§ **DESCRIPTION OF THE TASK**: For this exercise, copy the records below exactly and exclude every image.

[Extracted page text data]
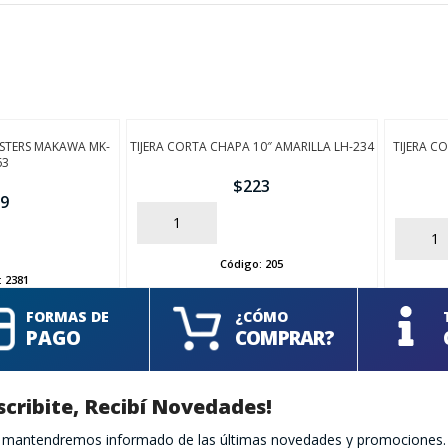
ISTERS MAKAWA MK-
TIJERA CORTA CHAPA 10″ AMARILLA LH-234
TIJERA C
63
$
223
9
AÑADIR
AÑADIR
Código:
205
:
2381
FORMAS DE
¿CÓMO
PAGO
COMPRAR?
scribite, Recibí Novedades!
te mantendremos informado de las últimas novedades y promociones.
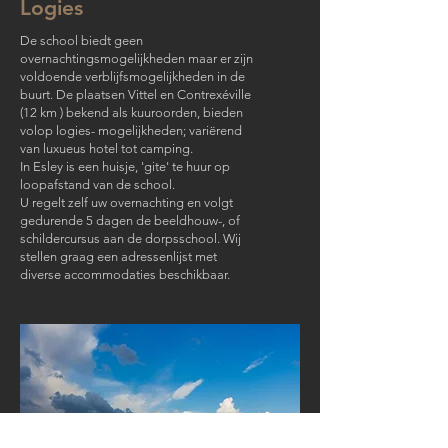
Logies
De school biedt geen
overnachtingsmogelijkheden maar er zijn
voldoende verblijfsmogelijkheden in de
buurt. De plaatsen Vittel en Contrexéville
(12 km ) bekend als kuuroorden, bieden
volop logies- mogelijkheden; variërend
van luxueus hotel tot camping.
In Esley is een huisje, 'gite' te huur op
loopafstand van de school.
U regelt zelf uw overnachting en volgt
gedurende 5 dagen de beeldhouw-, of
schildercursus aan de dorpsschool. Wij
stellen graag een adressenlijst met
diverse accommodaties beschikbaar.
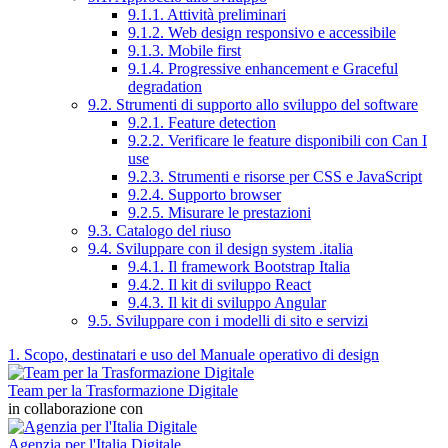
9.1.1. Attività preliminari
9.1.2. Web design responsivo e accessibile
9.1.3. Mobile first
9.1.4. Progressive enhancement e Graceful
degradation
9.2. Strumenti di supporto allo sviluppo del software
9.2.1. Feature detection
9.2.2. Verificare le feature disponibili con Can I
use
9.2.3. Strumenti e risorse per CSS e JavaScript
9.2.4. Supporto browser
9.2.5. Misurare le prestazioni
9.3. Catalogo del riuso
9.4. Sviluppare con il design system .italia
9.4.1. Il framework Bootstrap Italia
9.4.2. Il kit di sviluppo React
9.4.3. Il kit di sviluppo Angular
9.5. Sviluppare con i modelli di sito e servizi
1. Scopo, destinatari e uso del Manuale operativo di design
Team per la Trasformazione Digitale
in collaborazione con
Agenzia per l'Italia Digitale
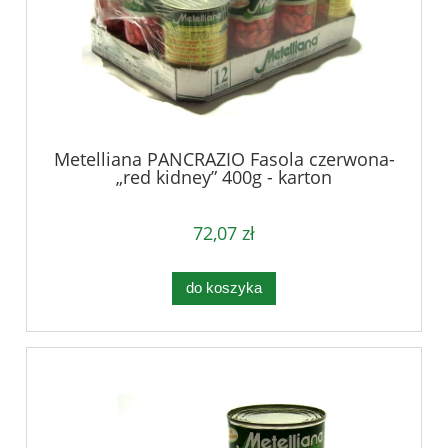
Metelliana PANCRAZIO Fasola czerwona-
„red kidney” 400g - karton
72,07 zł
do koszyka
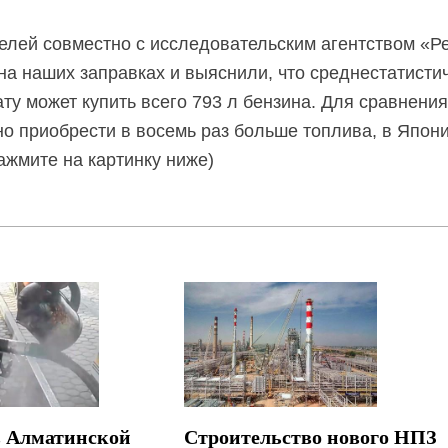
елей совместно с исследовательским агентством «Ре
а наших заправках и выяснили, что среднестатистич
у может купить всего 793 л бензина. Для сравнения
но приобрести в восемь раз больше топлива, в Япони
ажмите на картинку ниже)
в Алматинской
Строительство нового НПЗ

§ **EXERCISE SOLUTION**:
ISTERS MAKAWA MK-
TIJERA CORTA CHAPA 10″ AMARILLA LH-234
TIJERA C
63
$
223
9
AÑADIR
AÑADIR
Código:
205
:
2381
FORMAS DE
¿CÓMO
PAGO
COMPRAR?
scribite, Recibí Novedades!
te mantendremos informado de las últimas novedades y promociones.
Logies
De school biedt geen
overnachtingsmogelijkheden maar er zijn
voldoende verblijfsmogelijkheden in de
buurt. De plaatsen Vittel en Contrexéville
(12 km ) bekend als kuuroorden, bieden
volop logies- mogelijkheden; variërend
van luxueus hotel tot camping.
In Esley is een huisje, 'gite' te huur op
loopafstand van de school.
U regelt zelf uw overnachting en volgt
gedurende 5 dagen de beeldhouw-, of
schildercursus aan de dorpsschool. Wij
stellen graag een adressenlijst met
diverse accommodaties beschikbaar.
9.1.1. Attività preliminari
9.1.2. Web design responsivo e accessibile
9.1.3. Mobile first
9.1.4. Progressive enhancement e Graceful
degradation
9.2. Strumenti di supporto allo sviluppo del software
9.2.1. Feature detection
9.2.2. Verificare le feature disponibili con Can I
use
9.2.3. Strumenti e risorse per CSS e JavaScript
9.2.4. Supporto browser
9.2.5. Misurare le prestazioni
9.3. Catalogo del riuso
9.4. Sviluppare con il design system .italia
9.4.1. Il framework Bootstrap Italia
9.4.2. Il kit di sviluppo React
9.4.3. Il kit di sviluppo Angular
9.5. Sviluppare con i modelli di sito e servizi
1. Scopo, destinatari e uso del Manuale operativo di design
Team per la Trasformazione Digitale
in collaborazione con
Agenzia per l'Italia Digitale
Metelliana PANCRAZIO Fasola czerwona-
„red kidney” 400g - karton
72,07 zł
do koszyka
елей совместно с исследовательским агентством «Ре
а наших заправках и выяснили, что среднестатистич
у может купить всего 793 л бензина. Для сравнения
но приобрести в восемь раз больше топлива, в Япони
ажмите на картинку ниже)
в Алматинской
Строительство нового НПЗ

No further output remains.